╭─ SOURCE MATERIAL

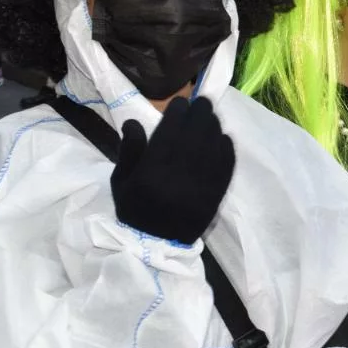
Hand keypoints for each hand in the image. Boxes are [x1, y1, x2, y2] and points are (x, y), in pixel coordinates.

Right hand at [110, 97, 234, 243]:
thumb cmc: (135, 211)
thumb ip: (129, 151)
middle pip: (195, 135)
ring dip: (214, 127)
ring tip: (212, 116)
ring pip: (212, 148)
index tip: (180, 102)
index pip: (170, 132)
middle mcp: (179, 176)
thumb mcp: (121, 182)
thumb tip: (133, 122)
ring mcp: (201, 186)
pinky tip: (224, 138)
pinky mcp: (215, 195)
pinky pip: (225, 167)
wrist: (156, 245)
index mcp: (152, 172)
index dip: (178, 113)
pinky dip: (227, 150)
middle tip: (202, 102)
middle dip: (200, 114)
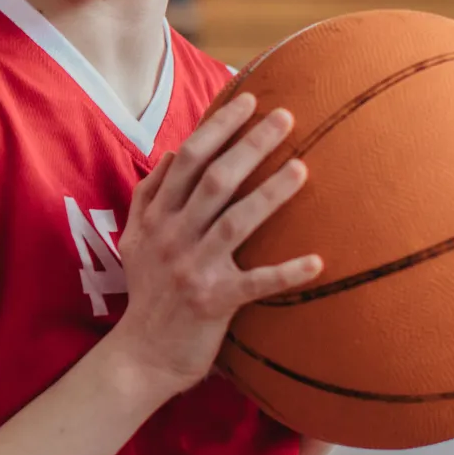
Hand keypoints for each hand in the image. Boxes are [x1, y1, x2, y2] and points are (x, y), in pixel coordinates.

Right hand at [111, 92, 323, 397]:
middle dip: (250, 145)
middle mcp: (173, 236)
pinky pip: (256, 283)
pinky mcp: (215, 302)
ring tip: (302, 167)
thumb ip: (149, 194)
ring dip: (270, 193)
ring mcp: (193, 268)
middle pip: (214, 180)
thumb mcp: (135, 238)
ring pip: (236, 221)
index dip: (218, 127)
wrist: (142, 353)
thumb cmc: (148, 292)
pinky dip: (286, 273)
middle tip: (286, 118)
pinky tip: (318, 262)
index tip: (248, 101)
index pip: (187, 159)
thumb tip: (172, 153)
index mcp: (156, 216)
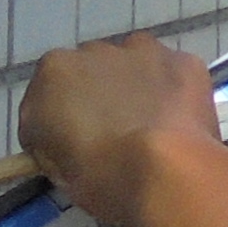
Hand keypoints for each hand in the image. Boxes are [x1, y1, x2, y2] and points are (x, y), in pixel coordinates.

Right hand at [19, 37, 216, 226]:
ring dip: (133, 88)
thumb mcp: (60, 174)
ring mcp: (143, 51)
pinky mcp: (184, 61)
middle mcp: (94, 50)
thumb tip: (66, 145)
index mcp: (53, 73)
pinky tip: (178, 122)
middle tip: (110, 138)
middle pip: (89, 74)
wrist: (168, 172)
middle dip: (95, 99)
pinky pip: (171, 76)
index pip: (44, 99)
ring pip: (131, 67)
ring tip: (147, 128)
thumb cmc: (104, 176)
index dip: (55, 127)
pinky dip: (171, 93)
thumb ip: (56, 147)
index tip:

╰─

■ ASSIGNED TASK ■
Transcribe every entry above exactly. Omit all pictures.

■ RESPONSE ■
Hand keypoints for each hand in the image. Boxes are [x1, y1, x2, y2] and points are (x, y), in pixel coordinates.

Right hand at [110, 97, 234, 243]:
thumb cmc: (135, 211)
thumb ip: (129, 151)
middle pip: (195, 135)
ring dip: (214, 127)
ring tip: (212, 116)
ring pip: (212, 148)
index tip: (180, 102)
index pip: (170, 132)
middle mcp: (179, 176)
thumb mcp: (121, 182)
thumb tip: (133, 122)
ring mcp: (201, 186)
pinky tip: (224, 138)
pinky mcp: (215, 195)
pinky pip: (225, 167)
wrist: (156, 245)
index mcp: (152, 172)
index dip: (178, 113)
pinky dip: (227, 150)
middle tip: (202, 102)
middle dip: (200, 114)
Hand keypoints for each hand in the image. Boxes are [x1, y1, x2, y2] and points are (x, y), in pixel coordinates.

Right hand at [111, 92, 323, 397]:
middle dip: (250, 145)
middle mcp: (173, 236)
pinky pip: (256, 283)
pinky mcp: (215, 302)
ring tip: (302, 167)
thumb ip: (149, 194)
ring dip: (270, 193)
ring mcp: (193, 268)
middle pip: (214, 180)
thumb mcp: (135, 238)
ring pip: (236, 221)
index dip: (218, 127)
wrist: (142, 353)
thumb cmc: (148, 292)
pinky dip: (286, 273)
middle tip: (286, 118)
pinky tip: (318, 262)
index tip: (248, 101)
index pip: (187, 159)
thumb tip: (172, 153)
index mcp: (156, 216)
Hand keypoints for each hand in the image. Boxes are [x1, y1, x2, y2] and points are (x, y), in pixel coordinates.

Right hand at [19, 37, 216, 226]:
ring dip: (133, 88)
thumb mcp: (60, 174)
ring mcp: (143, 51)
pinky mcp: (184, 61)
middle mcp: (94, 50)
thumb tip: (66, 145)
index mcp: (53, 73)
pinky tip: (178, 122)
middle tip: (110, 138)
middle pip: (89, 74)
wrist: (168, 172)
middle dip: (95, 99)
pinky pip: (171, 76)
index pip: (44, 99)
ring pip: (131, 67)
ring tip: (147, 128)
thumb cmc: (104, 176)
index dip: (55, 127)
pinky dip: (171, 93)
thumb ip: (56, 147)
index tip:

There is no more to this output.